> [PROBLEM STATEMENT]: Would you show every line from the records that holds "TOUCHPAD"?

• • • •

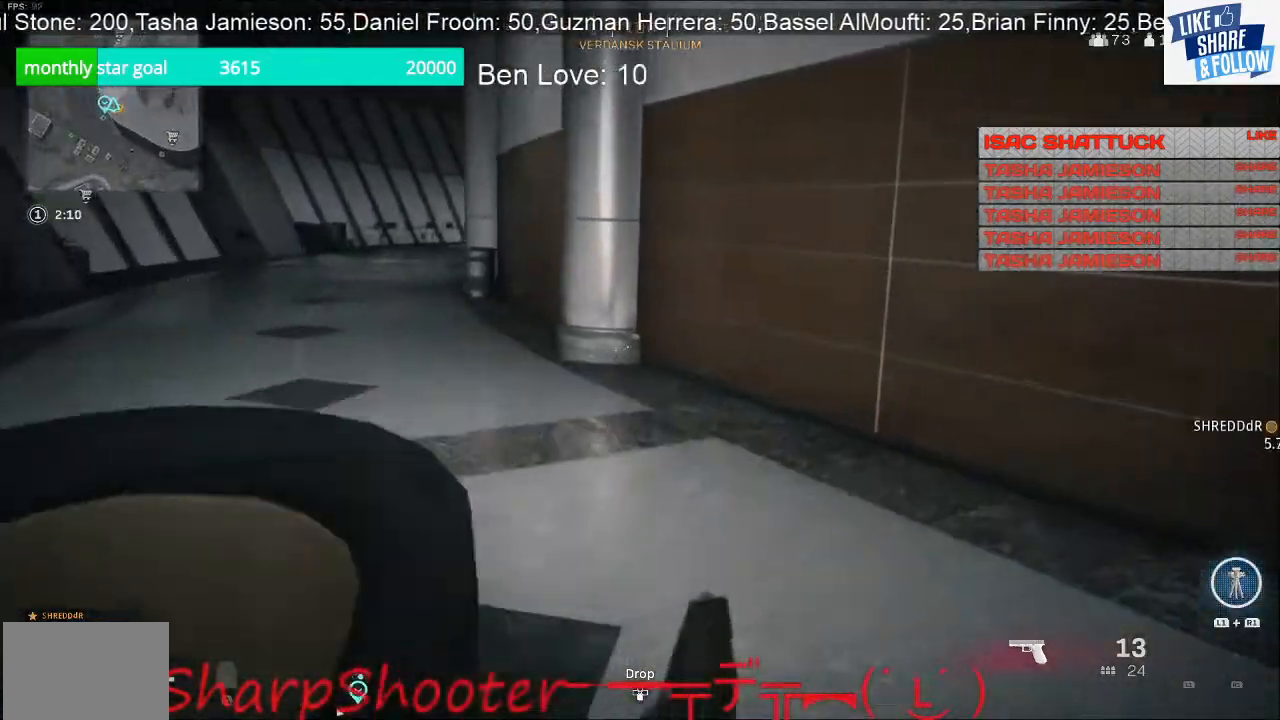
{"buttons": [], "left_stick": "up", "right_stick": "right", "events": [[33, "right_stick", "left"], [67, "L3", "down"], [67, "left_stick", "up"], [233, "L3", "up"], [267, "right_stick", "up-left"], [400, "right_stick", "center"], [467, "right_stick", "right"]]}
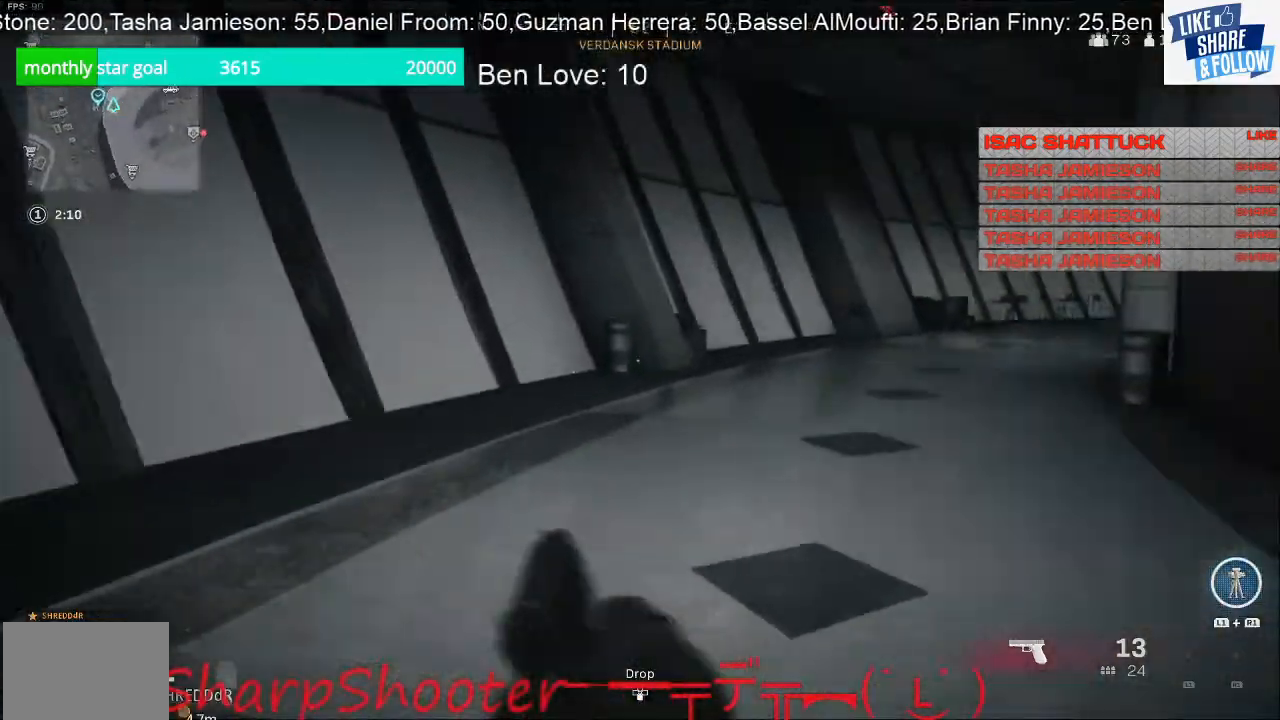
{"buttons": [], "left_stick": "up", "right_stick": "center", "events": [[167, "right_stick", "center"]]}
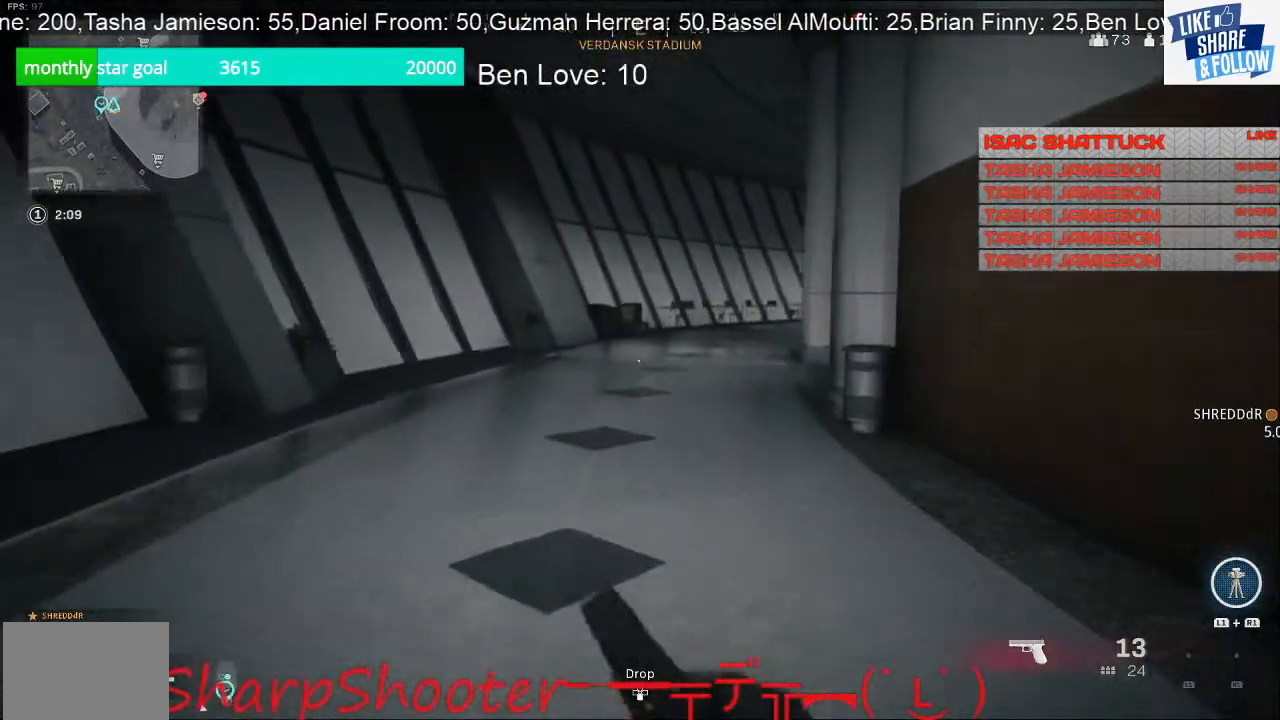
{"buttons": [], "left_stick": "up", "right_stick": "center", "events": [[167, "TOUCHPAD", "down"], [267, "TOUCHPAD", "up"]]}
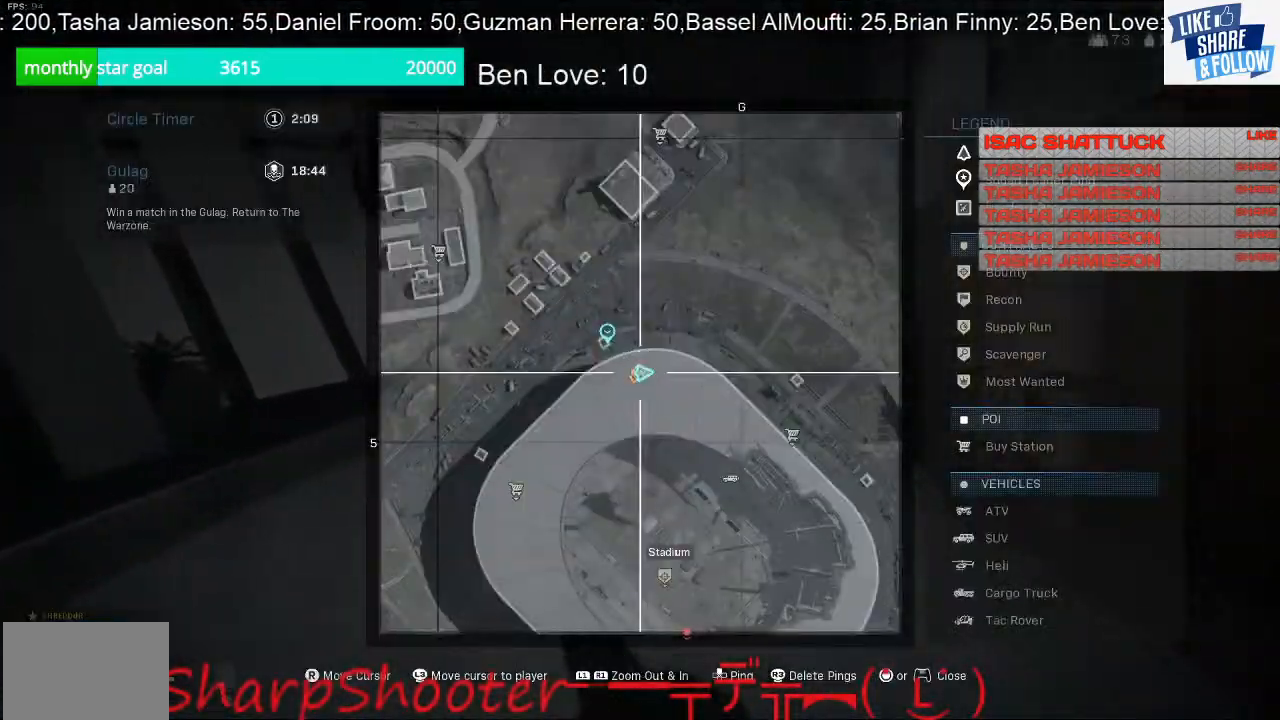
{"buttons": [], "left_stick": "up", "right_stick": "down-right", "events": [[133, "TOUCHPAD", "down"], [233, "TOUCHPAD", "up"], [400, "right_stick", "down-right"]]}
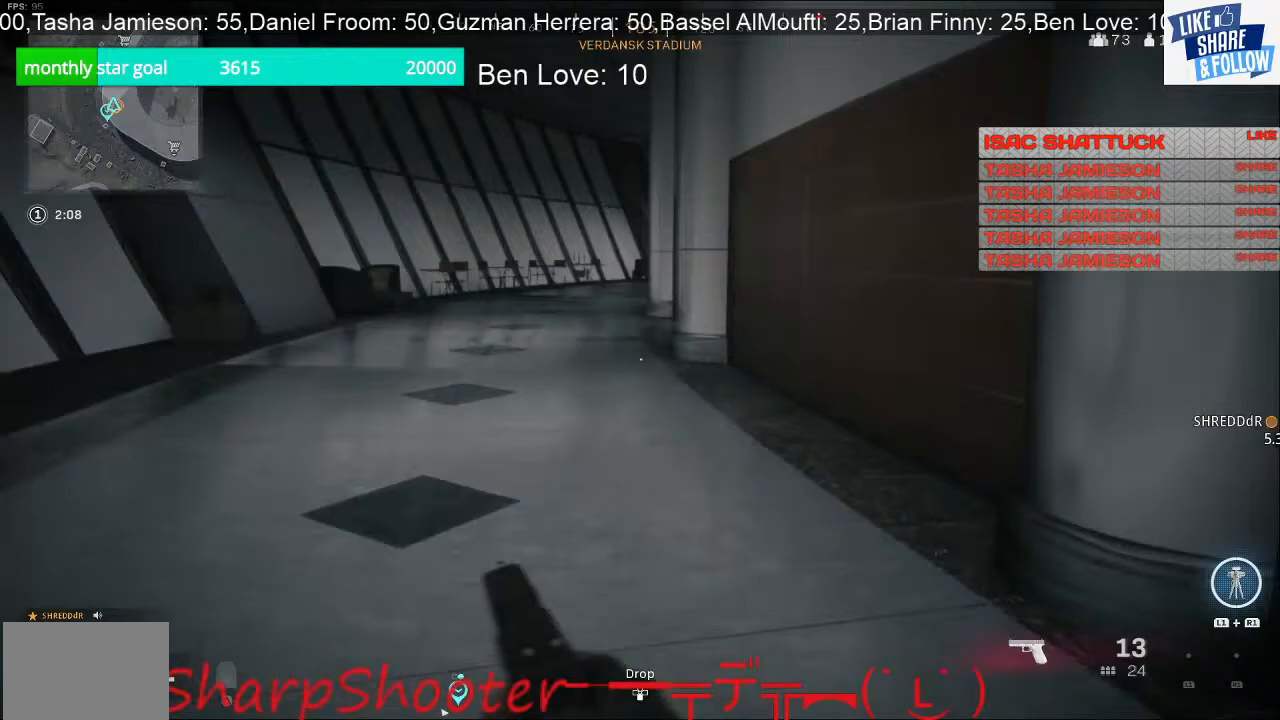
{"buttons": [], "left_stick": "up", "right_stick": "center", "events": [[33, "right_stick", "center"]]}
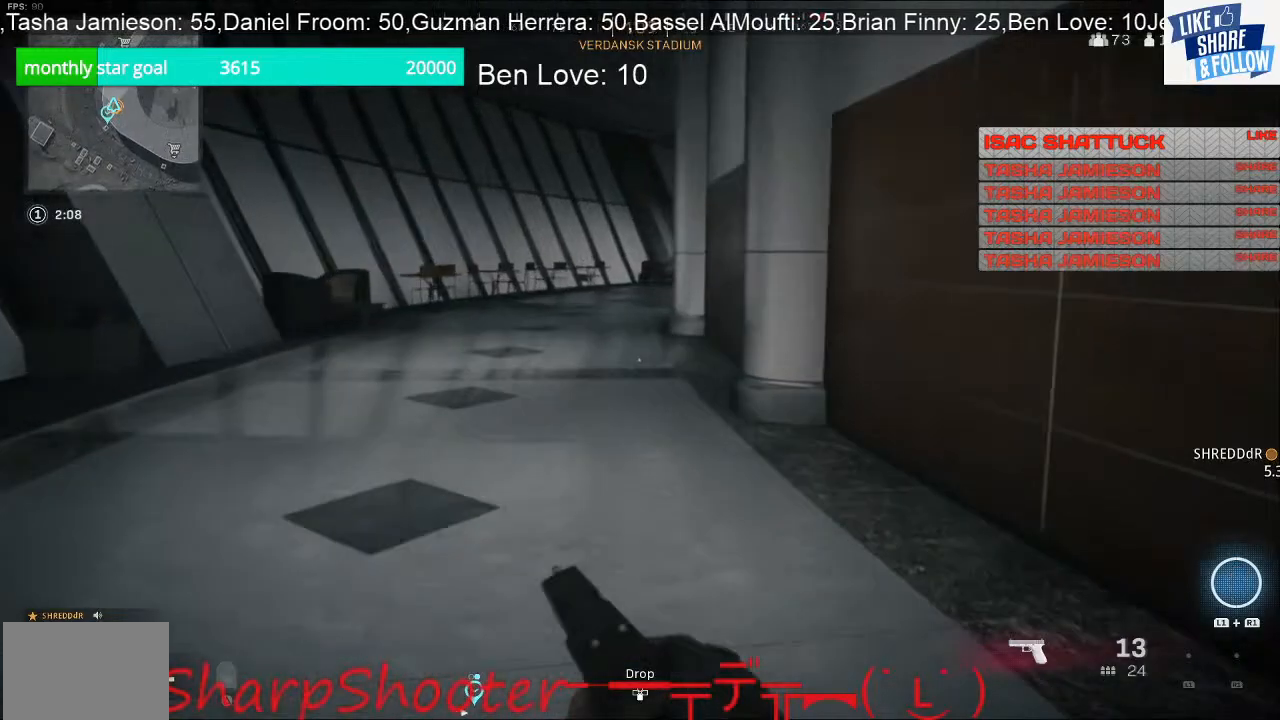
{"buttons": [], "left_stick": "up", "right_stick": "center", "events": []}
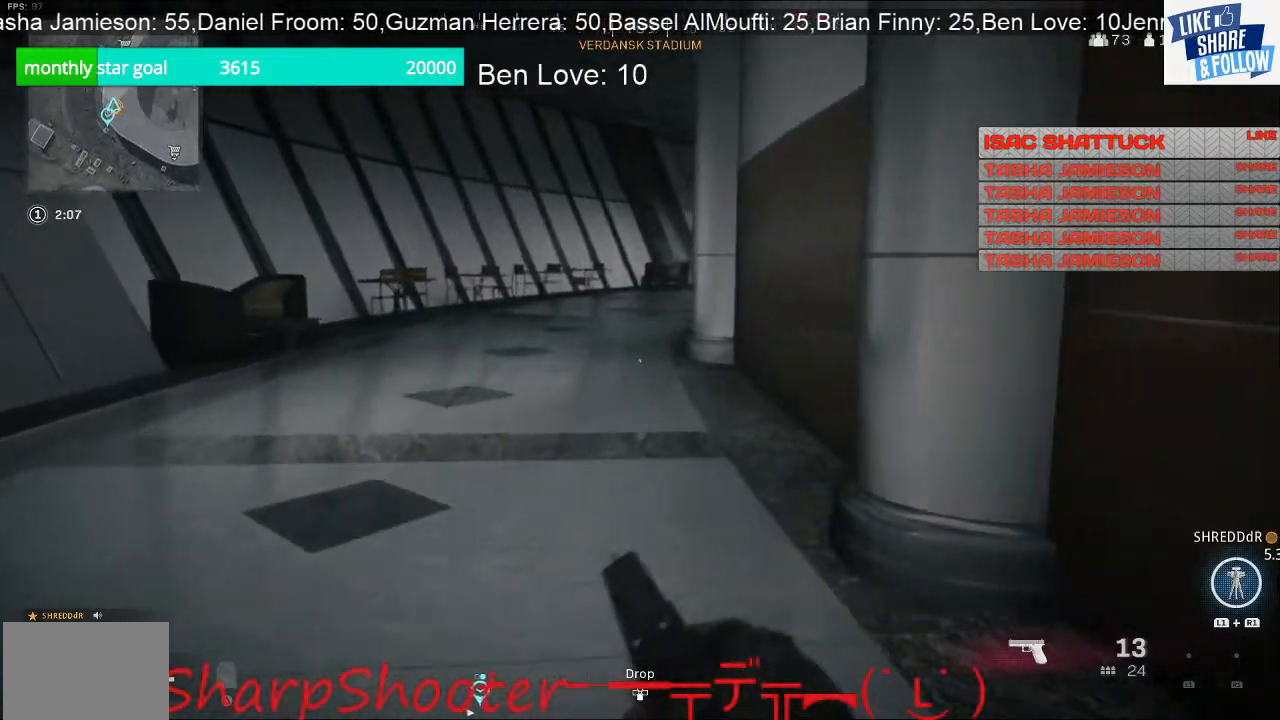
{"buttons": [], "left_stick": "up", "right_stick": "center", "events": []}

• • • •

> [ANSWER BELOW]:
{"buttons": [], "left_stick": "up", "right_stick": "center", "events": [[167, "TOUCHPAD", "down"], [267, "TOUCHPAD", "up"]]}
{"buttons": [], "left_stick": "up", "right_stick": "down-right", "events": [[133, "TOUCHPAD", "down"], [233, "TOUCHPAD", "up"], [400, "right_stick", "down-right"]]}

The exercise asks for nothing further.